Ratedpeople, CheckaTrade, TrustedTraders... The internet is awash with sites that enable people to rate their tradesman and the pressure has never been higher for those in the Trades to offer a superior service, especially since these rating websites are taken extremely seriously. How often have you looked at review sites before booking a holiday for instance? If you see negative reviews does it completely put you off? Whilst review sites can be an extremely helpful reference tool, for businesses it can completely jeopardise their reputation.


With this in mind, this got us thinking, what if Tradesmen could access a website whereby they could rate their customers? This idea is currently implemented with popular online transportation company – Uber. Whilst passengers can rate their drivers based on a number of different metrics, the drivers can also rate their passengers. The passenger ratings are hidden on Uber, but the drivers can access them and use them to ascertain whether they are about to pick up their dream customer, or their worst nightmare.






Now imagine if this concept was applied to Tradesmen. Tradesmen could simply look up a customer and make a decision on whether to work for them based on the reviews made from those that have worked for them in the past. It could be an internal system, only accessible by Tradesmen who could share their thoughts and experiences and even rate customers based on different categories such as friendliness, hospitality and payment promptness.


Let’s say for instance that a customer is really poor at paying and they take weeks to pay (or sometimes not at all), a tradesman could steer clear and let others know to do the same. Or perhaps a customer is extremely awkward and rude and they play on the fact they can act in this way, because in a matter of minutes they could take to a review site and leave a stinker of a review telling others to steer clear. These sorts of reviews can destroy business reputations overnight. Tradesmen all over the country may be putting up with customers that exert this sort of behaviour simply because they don’t want to be put in a negative light.



When Tradesmen Don’t Want to Share


If you have an idyllic customer, would you want to broadcast that to other people in the same field? That’s your customer; you don’t want to lose them. So instead, you decide to keep it schtum. This could lead to the internal system becoming a slanging match, full of only negative reviews of customers – all of which are being completely slated.

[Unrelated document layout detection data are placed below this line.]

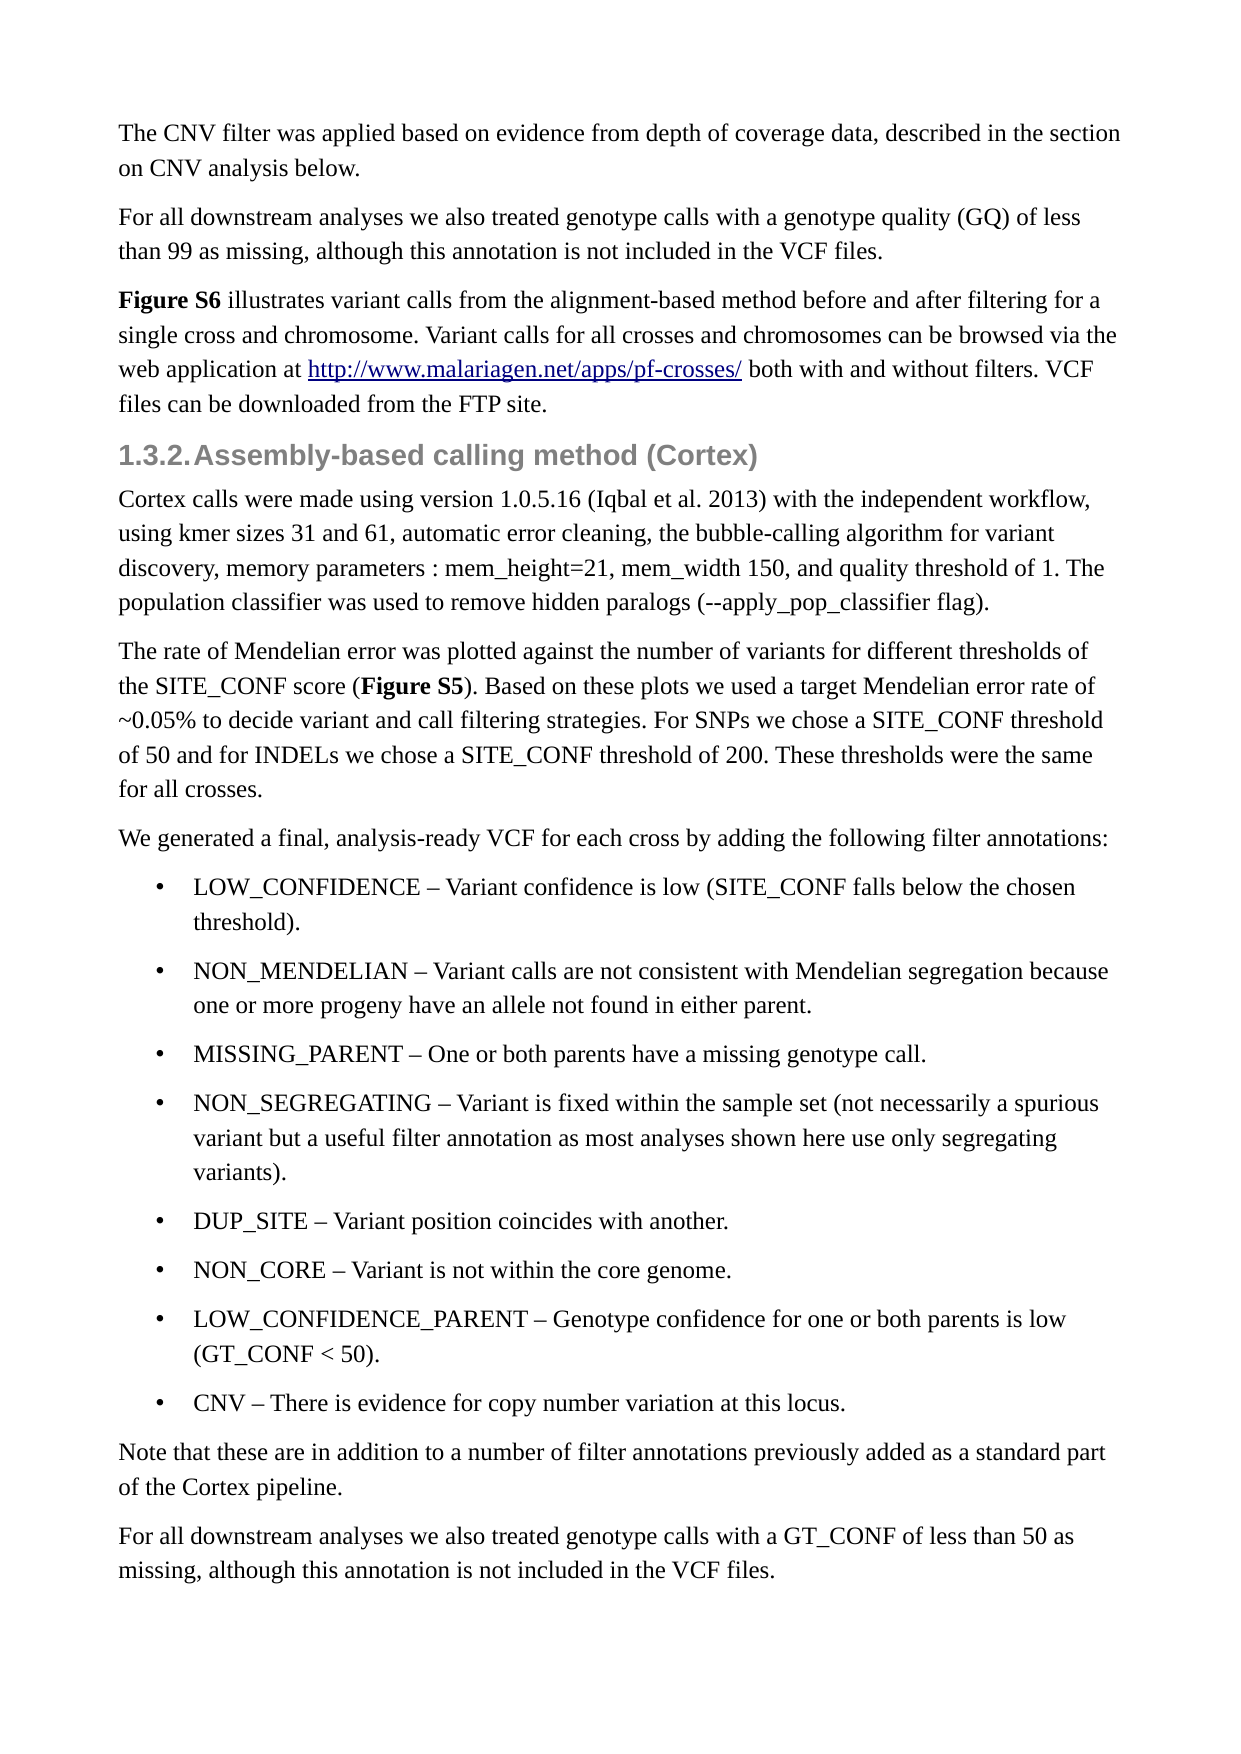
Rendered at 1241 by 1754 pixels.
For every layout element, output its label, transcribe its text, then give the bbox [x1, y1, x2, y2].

list CNV – There is evidence for copy number variation at this locus. [156, 1388, 1122, 1417]
list MISSING_PARENT – One or both parents have a missing genotype call. [156, 1039, 1122, 1068]
list DUP_SITE – Variant position coincides with another. [156, 1206, 1122, 1235]
subtitle Assembly-based calling method (Cortex) [118, 438, 1122, 471]
text For all downstream analyses we also treated genotype calls with a genotype quality (GQ) of less than 99 as missing, although this annotation is not included in the VCF files. [118, 202, 1122, 265]
text We generated a final, analysis-ready VCF for each cross by adding the following filter annotations: [118, 823, 1122, 852]
text For all downstream analyses we also treated genotype calls with a GT_CONF of less than 50 as missing, although this annotation is not included in the VCF files. [118, 1521, 1122, 1584]
text The CNV filter was applied based on evidence from depth of coverage data, described in the section on CNV analysis below. [118, 118, 1122, 181]
list NON_CORE – Variant is not within the core genome. [156, 1256, 1122, 1284]
list LOW_CONFIDENCE – Variant confidence is low (SITE_CONF falls below the chosen threshold). [156, 872, 1122, 936]
text The rate of Mendelian error was plotted against the number of variants for different thresholds of the SITE_CONF score (Figure S5). Based on these plots we used a target Mendelian error rate of ~0.05% to decide variant and call filtering strategies. For SNPs we chose a SITE_CONF threshold of 50 and for INDELs we chose a SITE_CONF threshold of 200. These thresholds were the same for all crosses. [118, 636, 1122, 803]
text Cortex calls were made using version 1.0.5.16 (Iqbal et al. 2013)⁠ with the independent workflow, using kmer sizes 31 and 61, automatic error cleaning, the bubble-calling algorithm for variant discovery, memory parameters : mem_height=21, mem_width 150, and quality threshold of 1. The population classifier was used to remove hidden paralogs (--apply_pop_classifier flag). [118, 484, 1122, 616]
list NON_SEGREGATING – Variant is fixed within the sample set (not necessarily a spurious variant but a useful filter annotation as most analyses shown here use only segregating variants). [156, 1088, 1122, 1186]
text Note that these are in addition to a number of filter annotations previously added as a standard part of the Cortex pipeline. [118, 1437, 1122, 1500]
list NON_MENDELIAN – Variant calls are not consistent with Mendelian segregation because one or more progeny have an allele not found in either parent. [156, 956, 1122, 1019]
text Figure S6 illustrates variant calls from the alignment-based method before and after filtering for a single cross and chromosome. Variant calls for all crosses and chromosomes can be browsed via the web application at http://www.malariagen.net/apps/pf-crosses/ both with and without filters. VCF files can be downloaded from the FTP site. [118, 285, 1122, 417]
list LOW_CONFIDENCE_PARENT – Genotype confidence for one or both parents is low (GT_CONF < 50). [156, 1304, 1122, 1368]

What’s Good for One Won’t be Good for Another


We’re all different and will have different views and opinions of customers. Someone could leave an awful review about a customer, which in turn could put others off. Yet, it might be that someone just didn’t gel with them or simply that the customer has had a really bad day or received some bad news. The tradesman could review them negatively, when in fact they’re normally very friendly and agreeable. Straight away the system is warped. But then, isn’t this the case for all review sites?